==== Seçilen bölüm

"Sorunları diyalog yoluyla çözmeliyiz"

"Sorunları diyalog yoluyla çözmeliyiz"

Sözde Ermeni tasarına çekimser oy veren Türk dostu Alman Milletvekili Oliver Wittke, "Türkiye çok sevdiğim bir ülke. Fakat zorlandığımız bazı konular var. Türkiye ile yaşadığımız sorunları diyalog yoluyla çözmek zorundayız" dedi

IBRAHİM BÜYÜKEKEN ALMANYA İZLENİMLERİ-2


 

Berlin'deki seyahatimizin ikinci gününde Eski Ulaştırma Bakanı ve Almanya CDU Milletvekili Oliver Wittke'yi ziyaret ettik. Oliver Wittke, eski ulaştırma bakanlığı yapmış bir isim. Türkiye dostu bir vekil. Sözde Ermeni Soykırımı yasası onaylanırken Alman Parlementosu'ndan çekimser oy veren tek vekil.  Oliver Wittke, Türk gazetecileri çok sıcak bir şekilde karşıladı. Oliver Wittke, 15 Temmuz darbe girişiminden, sözde Ermeni soykırımı yasa tasarısına kadar birçok konuda sorularımıza açıkca cevap verdi. Türkiye'de olup bitenleri yakından takip ettiklerini dile getiren Wittke, "Türkiye'de olup bitenler bize doğrudan yansıyor. Bu yüzden Türkiye'de olup bitenlerden haberdar olmamız gerekiyor. Türkiye 15 Temmuz gecesi büyük bir kabus yaşadı. Türk halkı askeri cuntaya izin vermedi. Türk halkı demokrasinin yanında oldu. Türkiye çok sevdiğim bir ülke. Fakat zorlandığımız bazı konular var. Bunları da diyalogla çözeceğimize inanıyorum" dedi.

========
==== Verilen malzeme

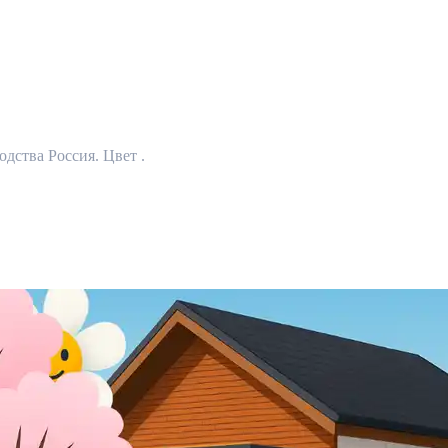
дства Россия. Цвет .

========
==== Verilen malzeme

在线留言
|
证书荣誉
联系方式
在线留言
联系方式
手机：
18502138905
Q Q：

========
==== Verilen malzeme

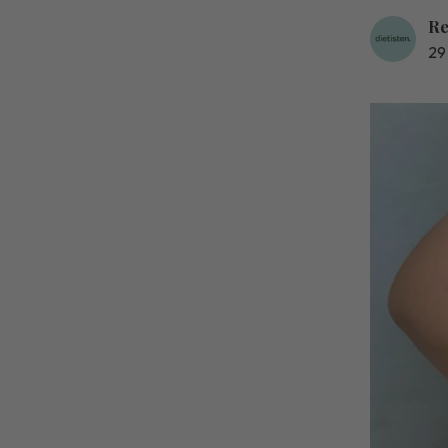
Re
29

========

**Yapılacak iş 1:**
Oliver Wittke ziyaretini anlatan yazıya göre aşağıdaki ifadeler doğru mu? Her biri için evet ya da hayır deyin ve bunu belirleyen kelimeleri yazıdan aynen aktarın.
(a) Wittke, yasa onaylanırken Alman Parlamentosu'nda çekimser oy veren tek vekildi.
(b) Ziyaret, Berlin seyahatinin ilk gününde yapıldı.
(c) Wittke, Türkiye'deki gelişmeleri takip etmediklerini söyledi.
**Yapılacak iş 2:**
Oliver Wittke ziyaretini anlatan yazıyı son cümlesinden sonra sürdürün.

**Cevap alanı 1:**
(a) Evet: "Sözde Ermeni Soykırımı yasası onaylanırken Alman Parlementosu'ndan çekimser oy veren tek vekil."
(b) Hayır: "Berlin'deki seyahatimizin ikinci gününde Eski Ulaştırma Bakanı ve Almanya CDU Milletvekili Oliver Wittke'yi ziyaret ettik."
(c) Hayır: "Türkiye'de olup bitenleri yakından takip ettiklerini dile getiren Wittke"

**Cevap alanı 2:**
dsc_3151.jpg

KUTUPLAŞMALAR TÜRKİYE'YE ZARAR VERİR

15 Temmuz'dan sonra yaşanan tutuklamaları ve ülkedeki kutuplaşmalar hakkında endişelerini dile getiren Wittke, şunları kaydettti: "Türkiye'de avukatların, hakimlerin, işadamlarının, gazetecilerin, öğretmenlerin tutuklanma gerekçelerini merak ediyoruz. Türkiye'nin bu darbe girişimini gerçekleştiren askerleri ve onlara emir veren komutanların tutuklamasını sonuna kadar destekliyoruz. Fakat suça bulaşmamış, bir cürüm işlememiş insanların tutuklanmasını anlamıyoruz. Bu durum ileride Türkiye'nin başını ağrıtabilir. Türkiye'de kutuplaşmaların ve ayrışmanın daha da artmasına neden olabilir. Doğu ve Batı Almanya'nın birleşmesi sırasında Almanya'nın da benzer sorunlar yaşandı. Biz suça karışmamış insanlara zarar vermemiş kimseyi tutuklamadık. Sadece bu insanlara kamuda görev vermedik.  Eğer biz birleşme sürecinde Türkiye'deki gibi bir tavır sergileseydik Alman toplumunda ciddi ayrışmalar meydana gelebilirdi.Almanya olarak birleşme sürecini başarılı bir şekilde tamamladık."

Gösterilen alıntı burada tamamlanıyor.